As you suggest Ireland failed to turn pressure on the NZ line into scores.dropkick wrote: ↑November 22nd, 2021, 9:57 pm Have to say it was a great November from an Ireland point of view. After the win against England and then the summer tests against Japan and USA, everyone was wondering if they would continue that style of play. We got the answer.
If nothing else the players love the new style. It's less attritional, more exciting, less robotic, more skill based, less micro managed. It's harder to defend too as we saw.
Argentina stopped the wide attack which left space up the middle for the forwards to make plenty of yardage. Lowes boot also used to good effect with his ability to kick long which imo is underrated.
Credit to Mike Catt who looks as though he's been given the green light by Farrell. Also POC has made an obvious difference since he came in. Easterby seemed a step down from Plumtree and POC feels a step up from Easterby. It was a good move by Farrell.

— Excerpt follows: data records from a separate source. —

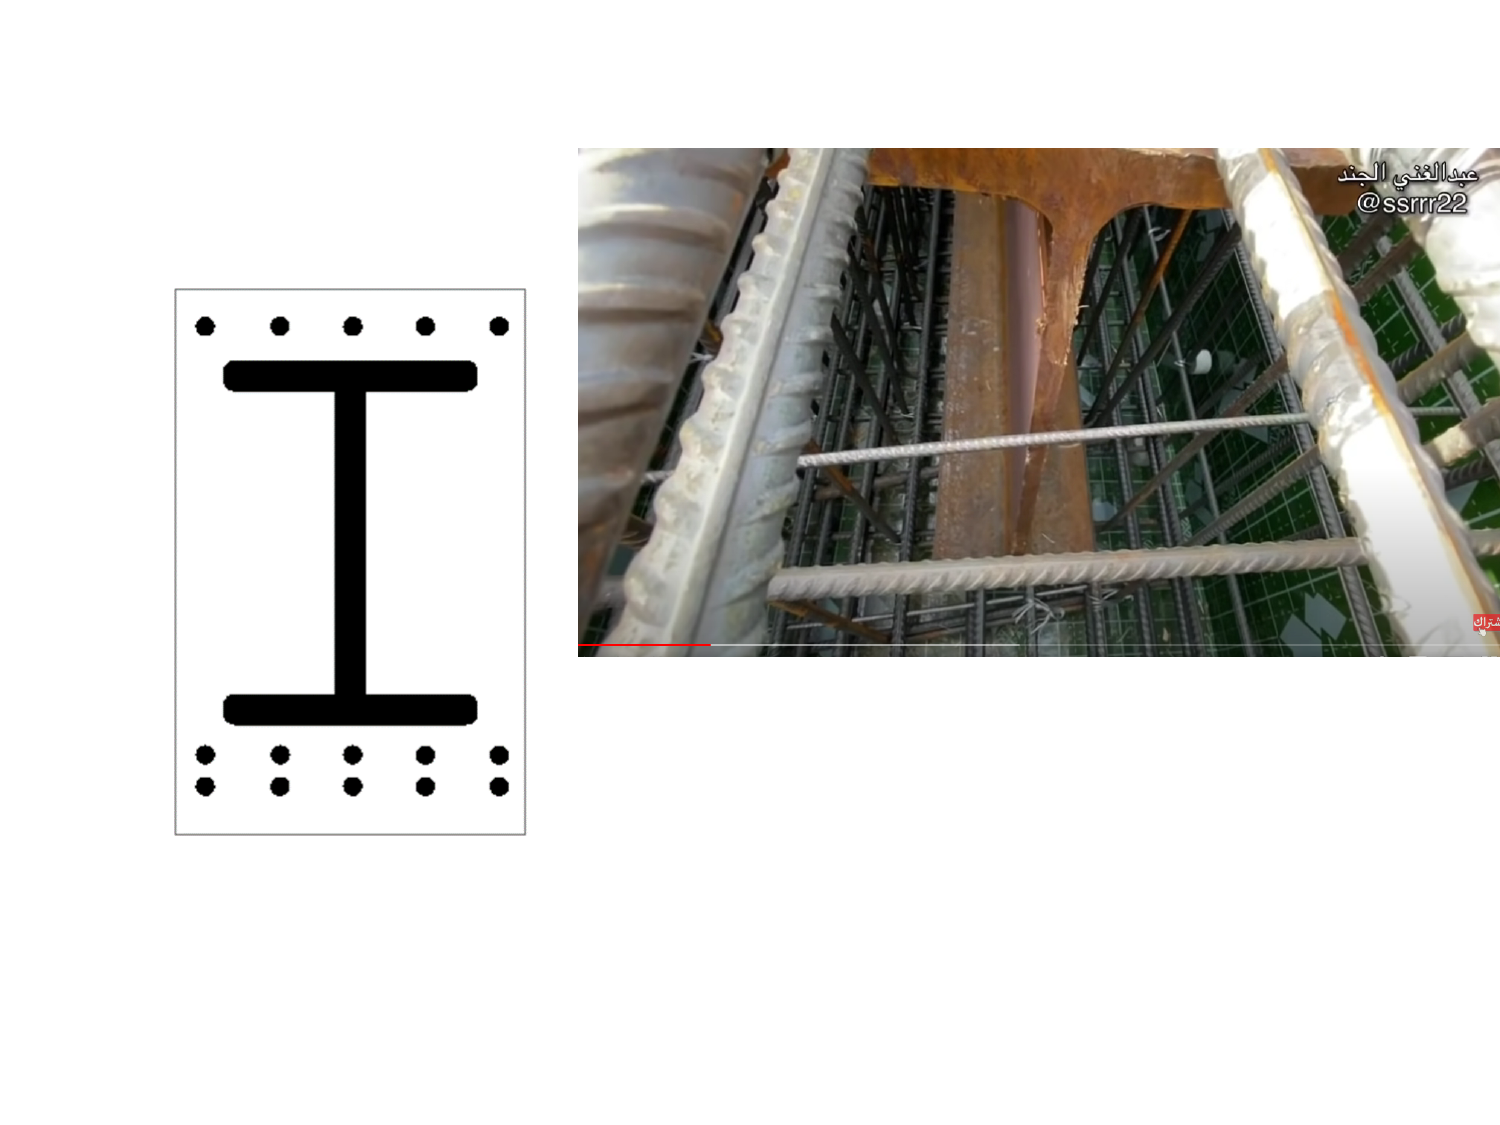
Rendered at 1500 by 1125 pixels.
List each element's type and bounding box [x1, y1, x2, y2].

picture [578, 148, 1500, 658]
picture [159, 276, 540, 849]
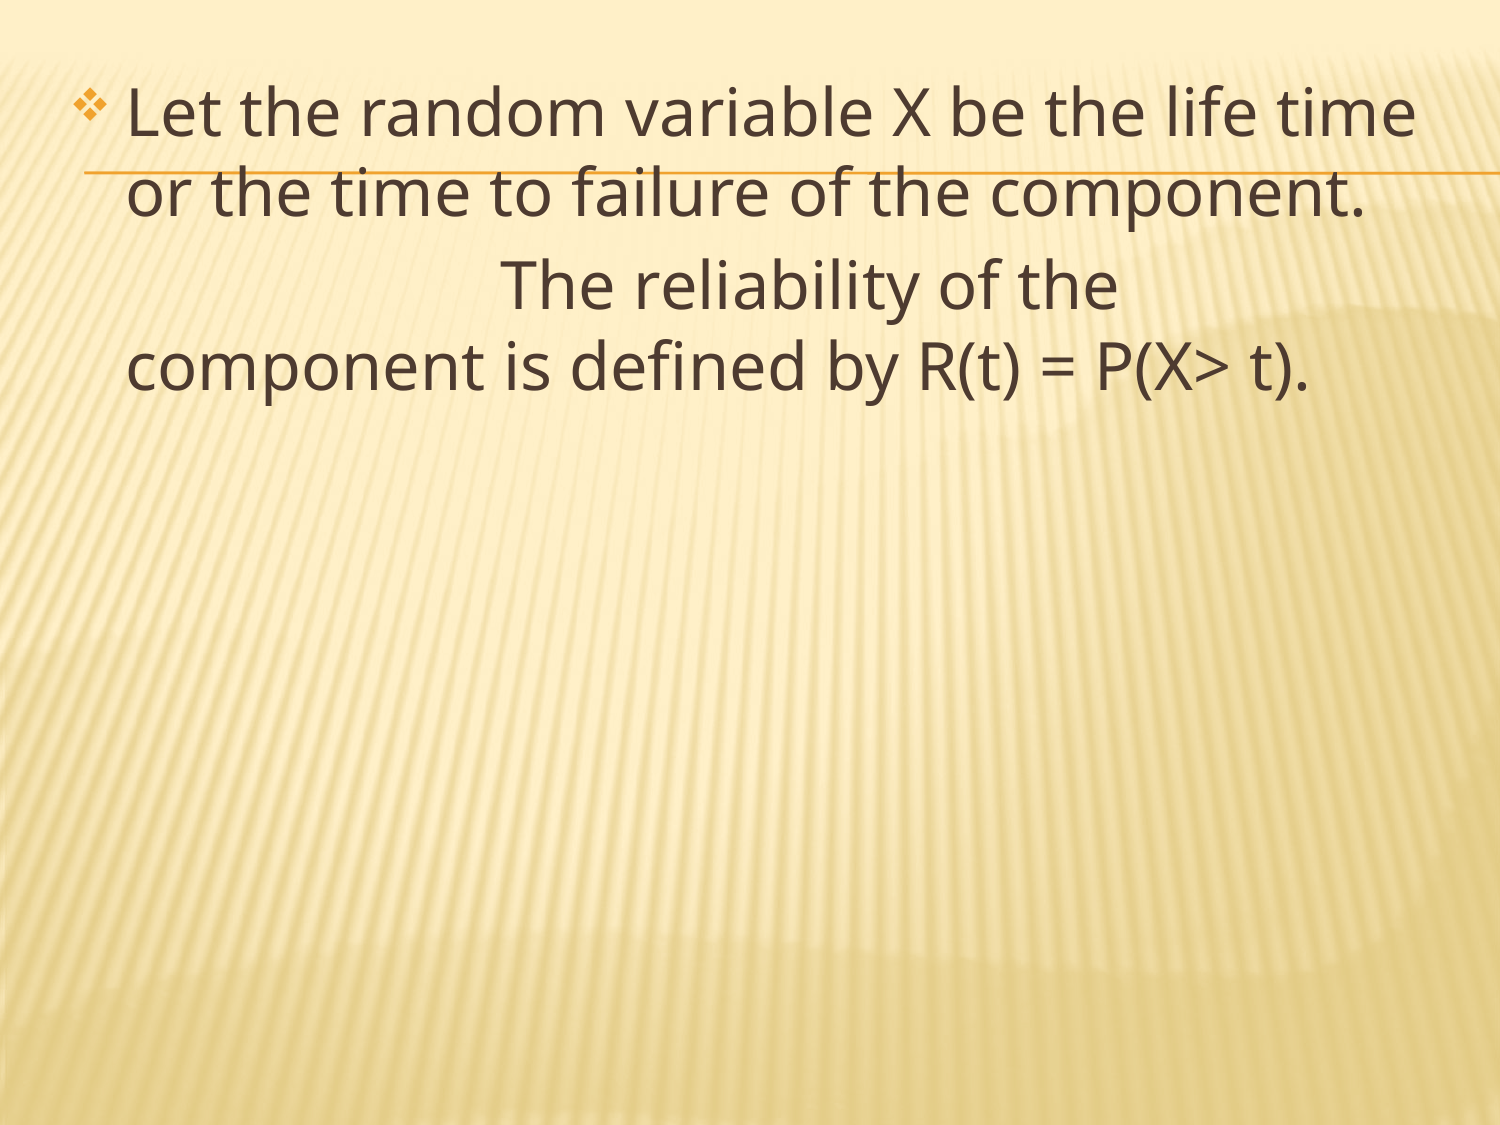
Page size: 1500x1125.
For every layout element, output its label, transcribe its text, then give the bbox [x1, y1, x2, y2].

list Let the random variable X be the life time or the time to failure of the component. The reliability of the component is deﬁned by R(t) = P(X> t). [54, 62, 1480, 1063]
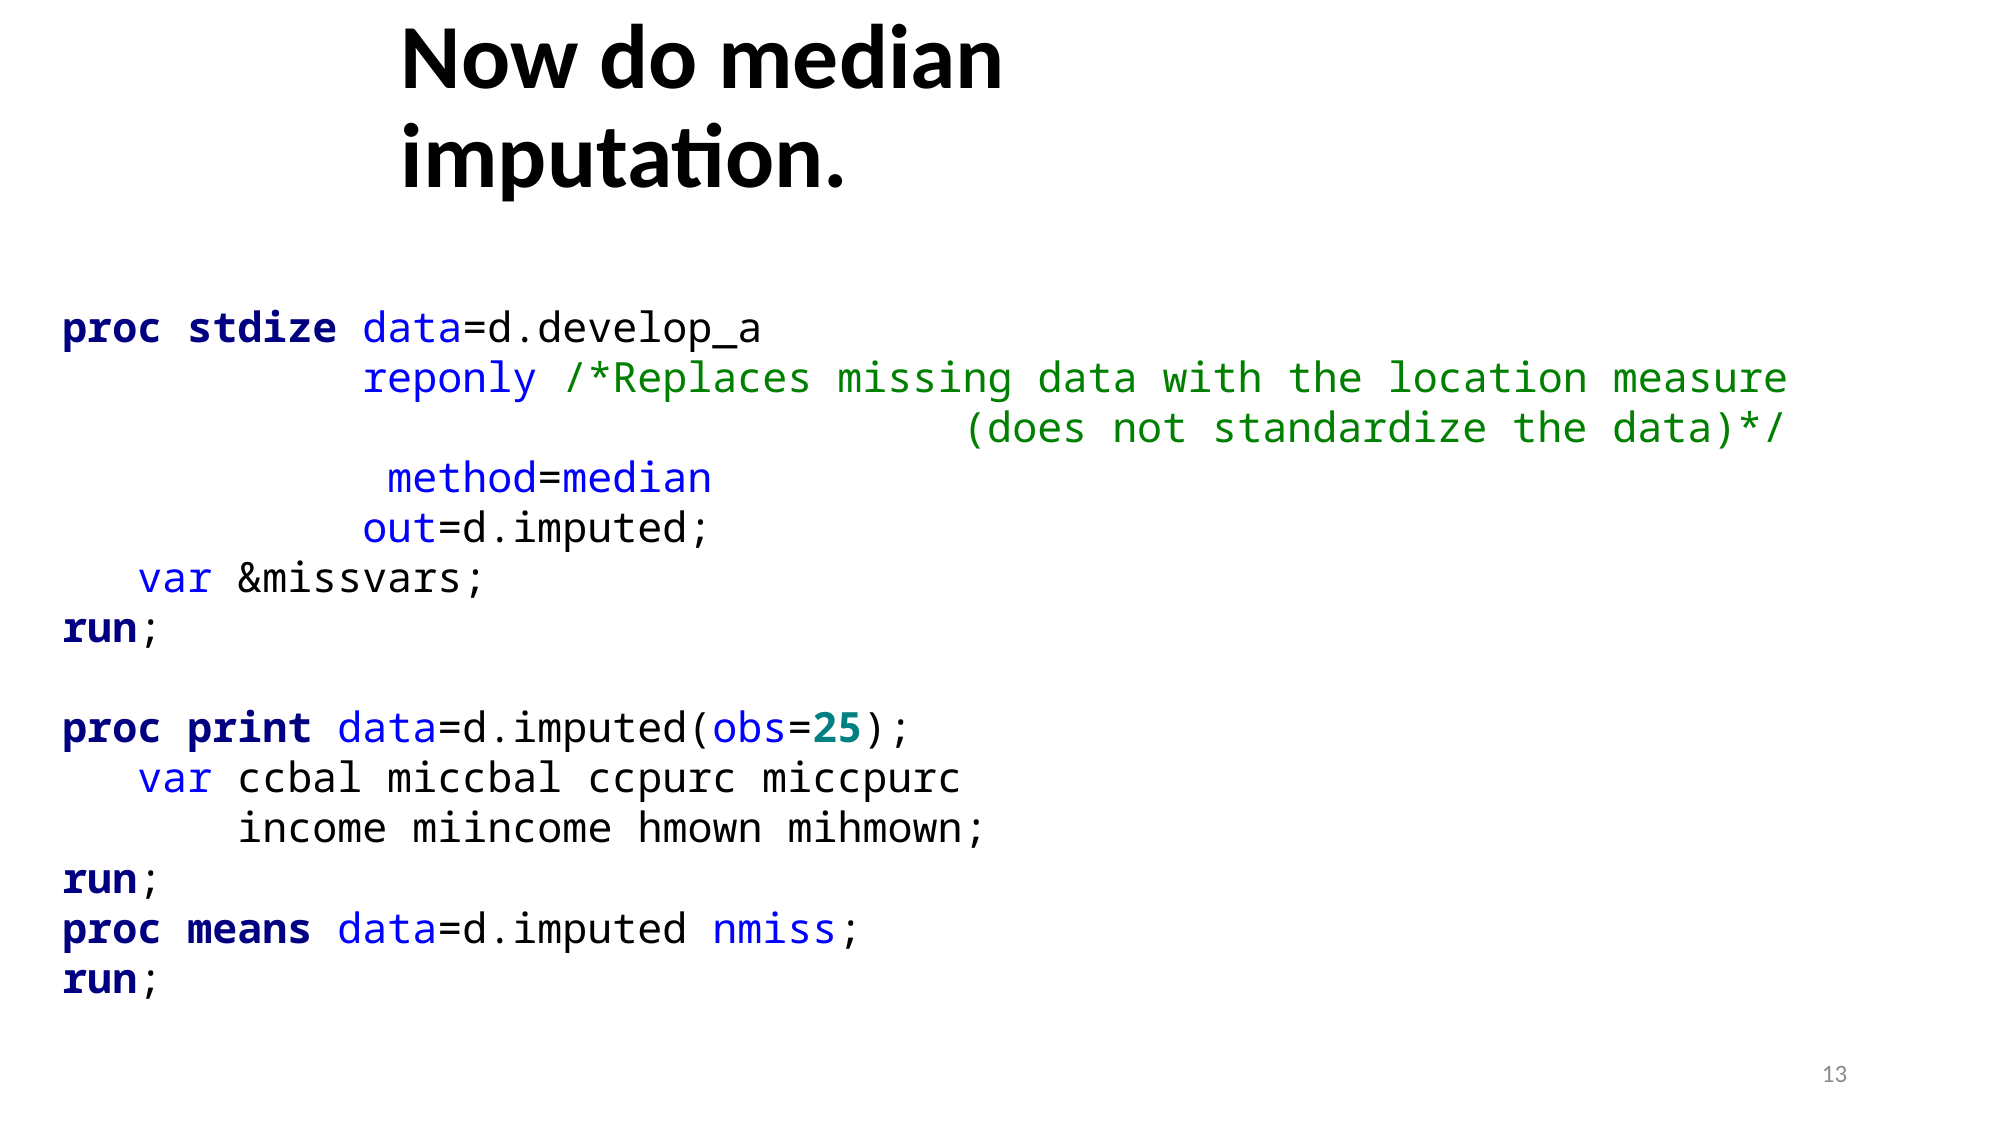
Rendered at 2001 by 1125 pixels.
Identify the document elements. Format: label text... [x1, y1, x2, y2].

title Now do median imputation. [385, 0, 1485, 218]
text_box proc stdize data=d.develop_a reponly /*Replaces missing data with the location measure (does not standardize the data)*/ method=median out=d.imputed; var &missvars; run; proc print data=d.imputed(obs=25); var ccbal miccbal ccpurc miccpurc income miincome hmown mihmown; run; proc means data=d.imputed nmiss; run; [47, 293, 2000, 1009]
slide_number 13 [1412, 1042, 1863, 1103]
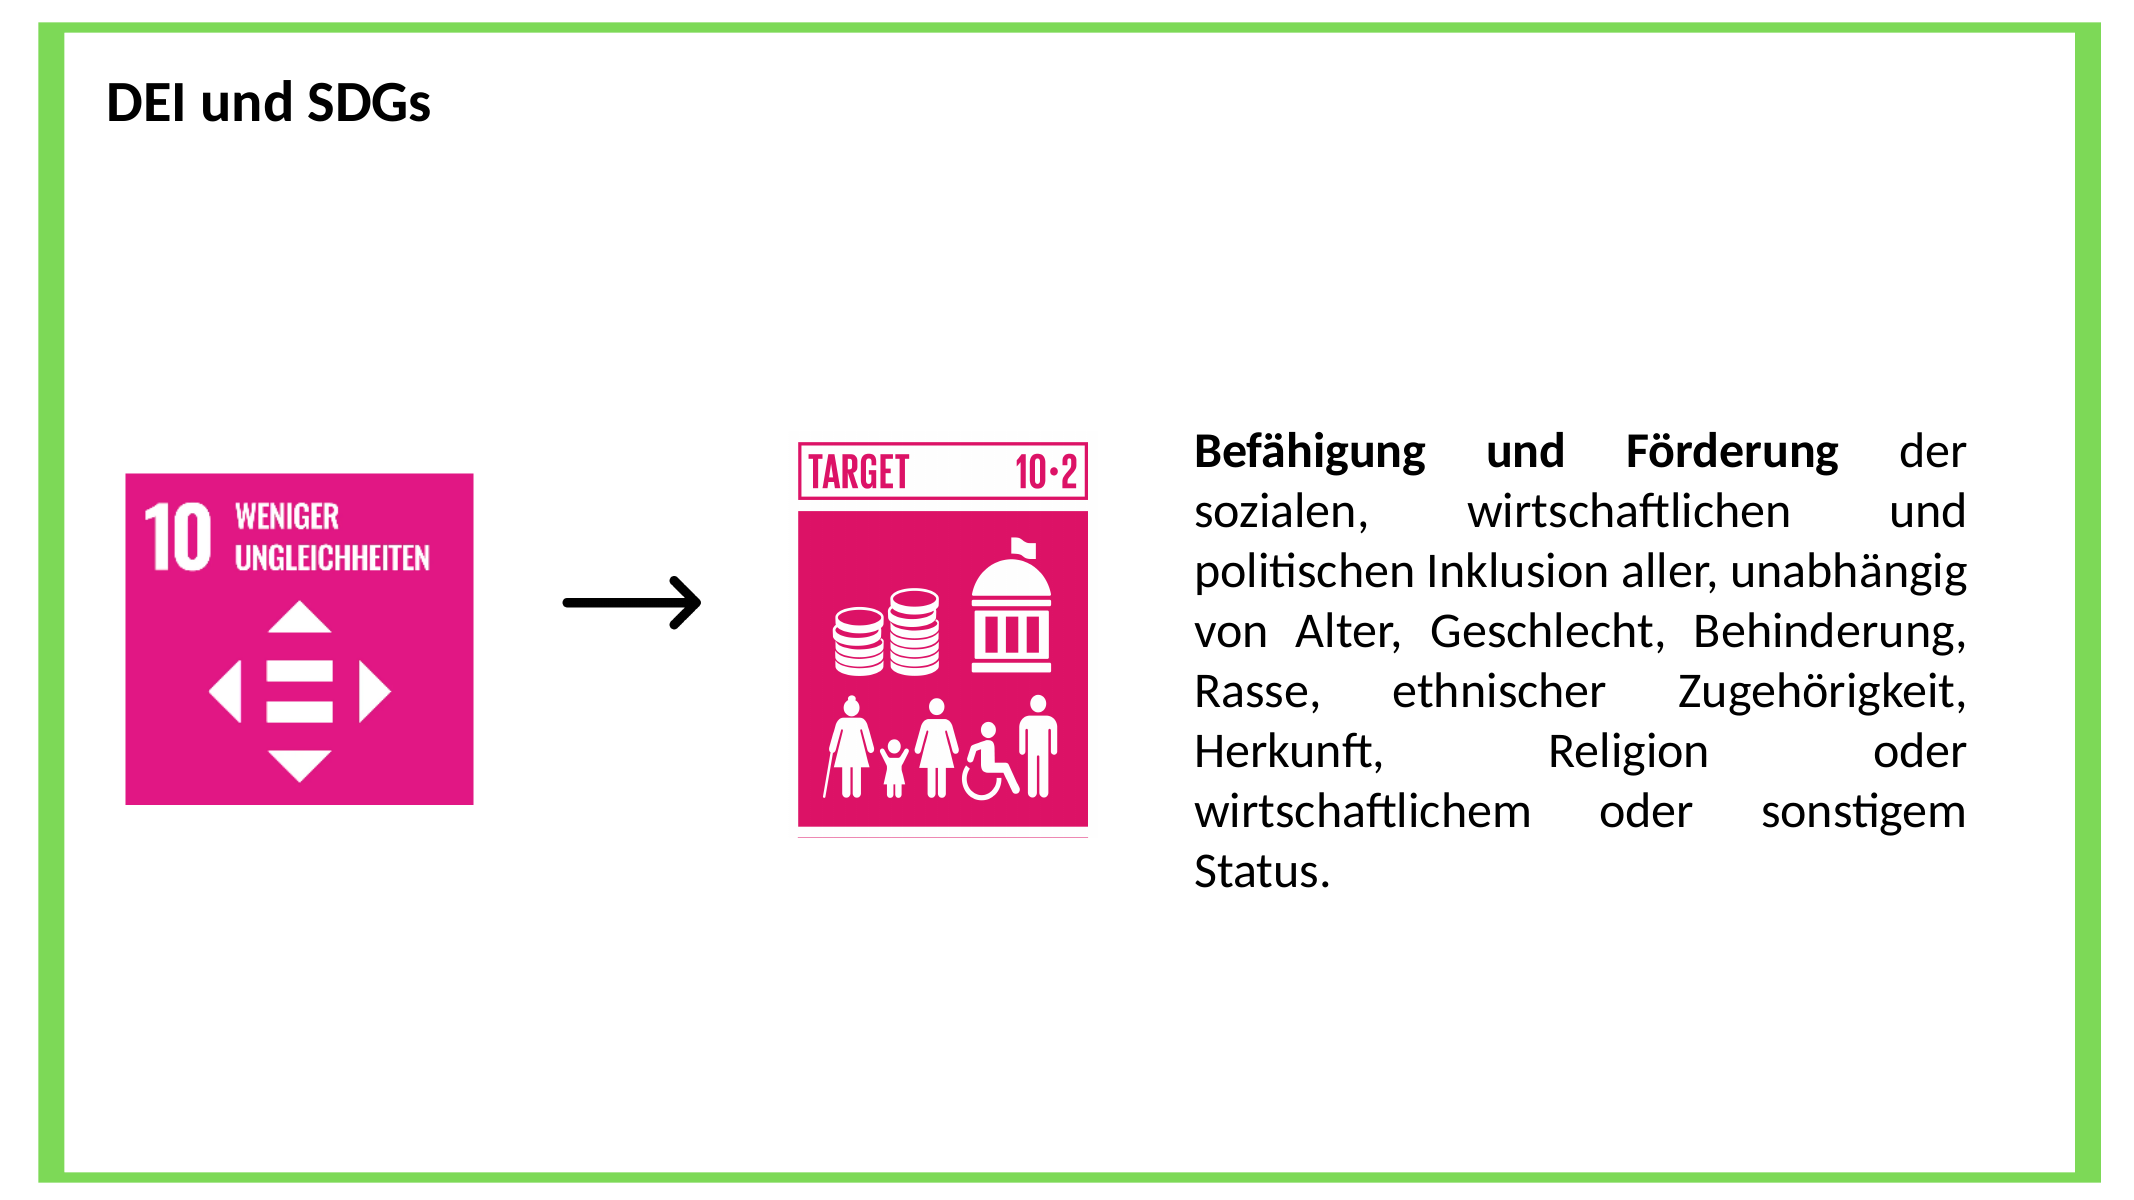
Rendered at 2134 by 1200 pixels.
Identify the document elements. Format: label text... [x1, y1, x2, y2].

Also the sports psychologist Gary Keegan is highly rated. The start of the second half against NZ was very encouraging after being behind at half time.
Having young starters and old heads coming off the bench was a success. It's what they could eventually do with Sexton to prolong his career.
Negatives for me was the lack of rotation and the failure to translate our dominance to the scoreboard against NZ.
There were a few late call ups yesterday which gave more opportunity to players but there should have been more. The scoreline confirms this. There was no need to play the same players again especially since they play together all year round. They looked cohesive in game 1. You can always perfect things but I think a chance was missed.
The Ireland camp are trying to dampen the hype and no harm in that. It's not that France proved NZ were tired. I'd say making 235 tackled against ireland did that. But against Ireland they were a forward pass and a tackle away from possibly winning despite ireland dominating. So there's still some improvements there. The offloads against Japan were 18, against NZ it was 2. That indicates to me ireland tightened up a bit although I accept that they would get less opportunity to offload against the NZ defence.
A major leap forward overall. Hopefully we get some A matches this season to boost player development. The tour of NZ will be great for the players.
Against Argentina, the Irish forward rectified this.
You'd wonder was a conscious decision made to use Argentina as a training session in that regard.
What was most disappointing prior to the AIs and Summer was our back play.
Catt had improved the back play of the Italians and it seemed that he just wasn't bringing that to the Irish back play. That now seems to be changing.
Seeing Pom smiling (bet nobody ever expected to see that) suggests that something big has happened or changed to the mental state of the extended Irish squad.
Word of warning, one good AI series doesn't a RWC win or tbf even a GS.